Exercise prompt: Please return every line of the records below that holds the word "potted".

Data provided:
=== Section Start ===
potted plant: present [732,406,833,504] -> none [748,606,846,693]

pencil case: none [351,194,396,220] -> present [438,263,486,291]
=== Section End ===
=== Section Start ===
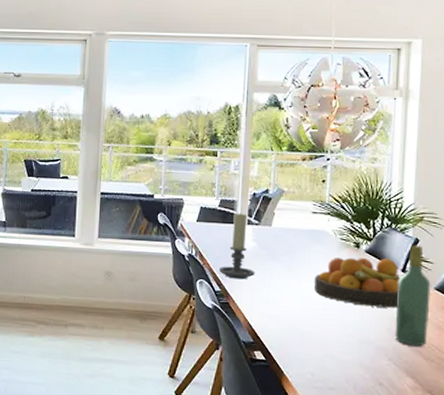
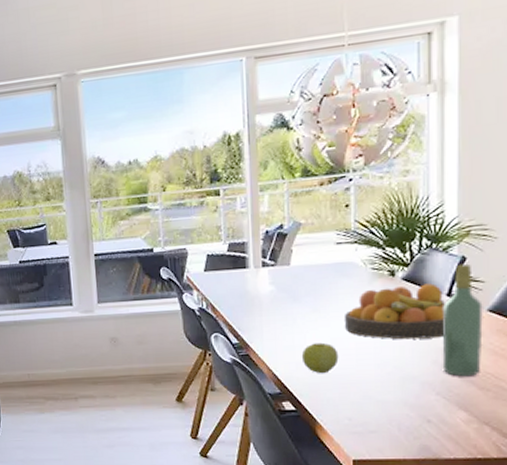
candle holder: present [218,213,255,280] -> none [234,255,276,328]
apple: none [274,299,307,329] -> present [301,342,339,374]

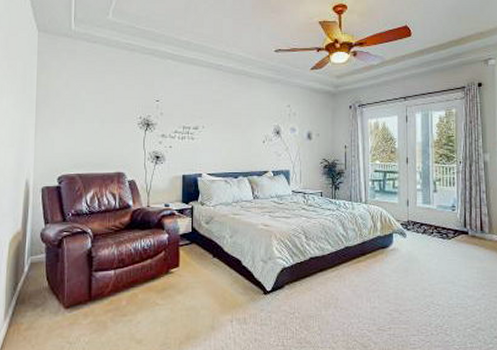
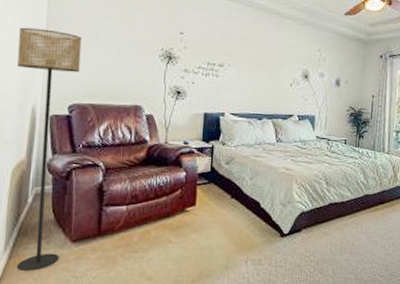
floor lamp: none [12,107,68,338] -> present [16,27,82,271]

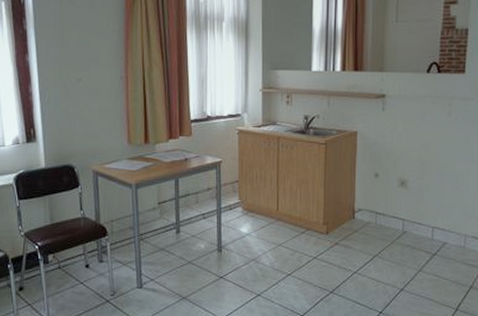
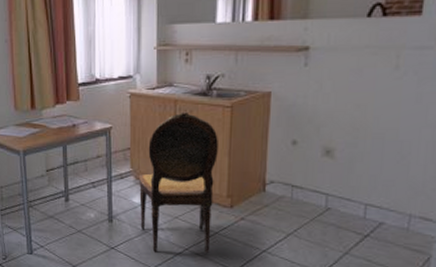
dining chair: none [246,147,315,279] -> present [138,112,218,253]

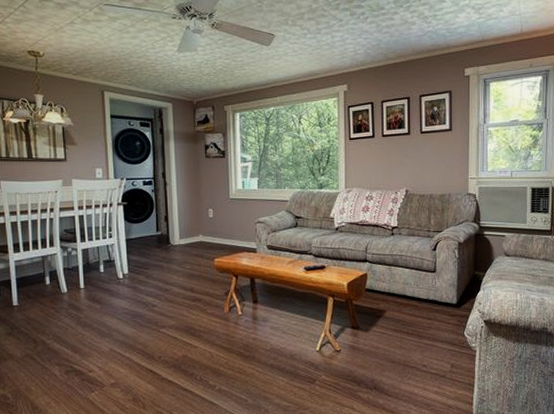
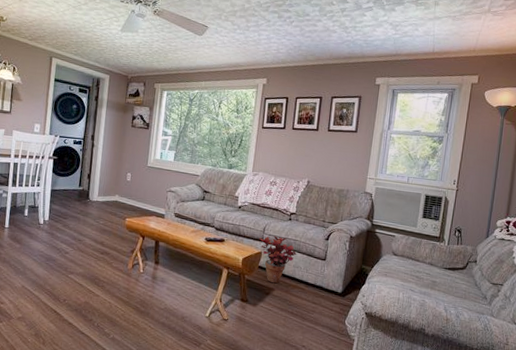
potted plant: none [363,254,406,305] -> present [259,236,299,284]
=== Section End ===
Exercise answer:
potted plant: present [732,406,833,504] -> none [748,606,846,693]
potted plant: none [363,254,406,305] -> present [259,236,299,284]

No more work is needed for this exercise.